Against tvOS 26, this is a maintenance year — last year's interface overhaul gets a speed pass, nothing structural changes. Against the competition, though, the Hi-Res Lossless addition closes a genuinely annoying gap: a $129 streamer that couldn't pass the full resolution of its own first-party music service was a strange look while cheaper boxes leaned hard into "audiophile" feature checkboxes. The Podcasts redesign is overdue rather than ambitious; the app has been clunky to navigate for a long time. 

My Take (on paper)

Three judgments, all from the spec sheet and the announcement — nobody outside Cupertino has lived with the release build yet.

First, the Hi-Res Lossless support is the real story here, but be honest with yourself about your chain. Through TV speakers or a basic soundbar, 24/192 versus 24/48 is academic. Where it earns its keep is Apple TV feeding an AVR or an outboard DAC over HDMI — that's the setup where the box was previously the bottleneck in an otherwise capable system, and now it isn't. If that's you, this is the best free upgrade your rack gets this year.

Apple TV 4K and Siri Remote on a wooden table beside a HomePod speaker, the pairing tvOS 27 promises faster AirPlay for

Second, treat "up to 30% faster" as marketing until the September build proves it. This is the same A15 silicon running the same apps; the gains have to come from software optimization and animation tuning, and "up to" is a phrase doing a lot of lifting. Real, probably. Universally 30%? I'd be surprised.

Third, the shape of this update — performance housekeeping, no preview page, no hardware — reads like Apple clearing the deck. The consistent, well-sourced reporting points to a fourth-generation Apple TV 4K this fall built around the A17 Pro with 8GB of RAM — the first Apple TV that could run Apple Intelligence on-device, possibly with a refreshed Siri Remote and a starting price that could dip toward $99–129. None of that is confirmed.

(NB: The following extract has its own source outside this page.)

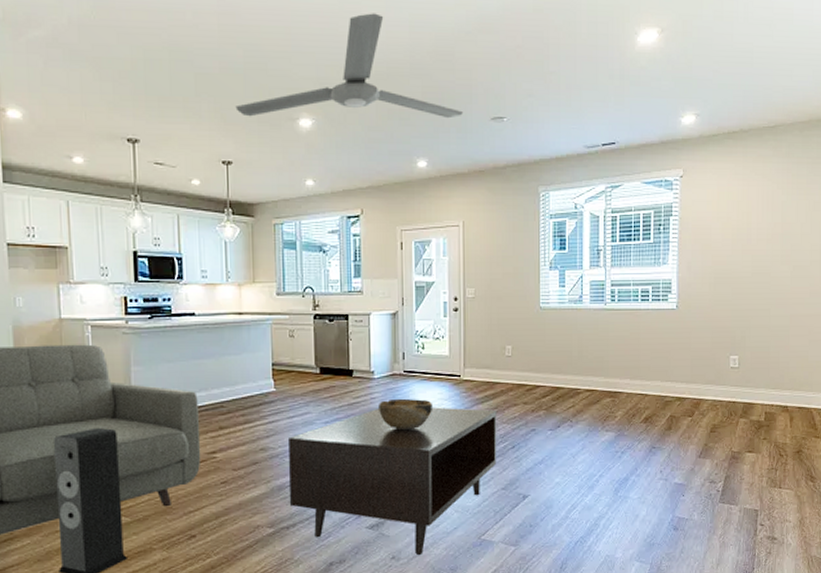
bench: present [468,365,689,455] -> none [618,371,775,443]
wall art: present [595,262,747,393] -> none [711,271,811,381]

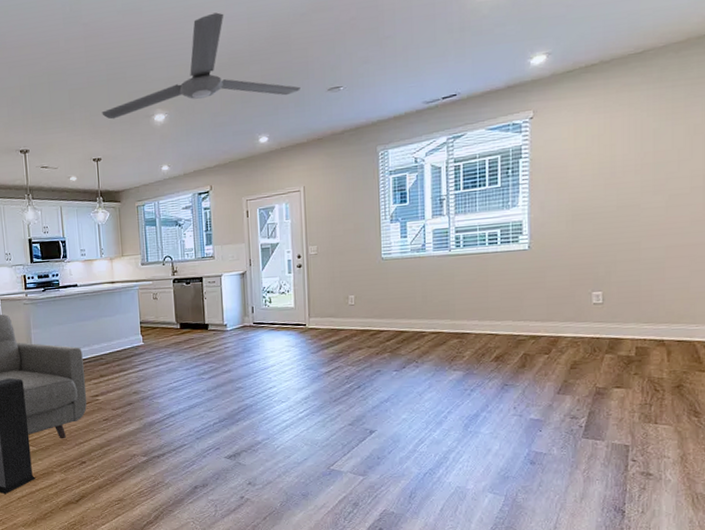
coffee table: present [289,407,497,556] -> none [156,353,343,482]
decorative bowl: present [379,398,432,431] -> none [232,346,281,375]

But if it's even half right, buying a third-gen Apple TV 4K today is buying a box at the exact moment its successor is warming up backstage. 

tvOS 27 version icon beside the Apple TV 4K box and Siri Remote on a white background

Who Should Watch This

If you own a 2021 or 2022 Apple TV 4K, you do nothing and get a faster box with proper hi-res Apple Music in September — take the win. If you run Apple TV into an AVR or DAC and subscribe to Apple Music, this update is squarely for you. If you're shopping for a streamer right now, wait until autumn; the hardware tea leaves are too strong to ignore. And if you're still on a 2015 or 2017 box: it had a good run, but tvOS 27 is the official goodbye.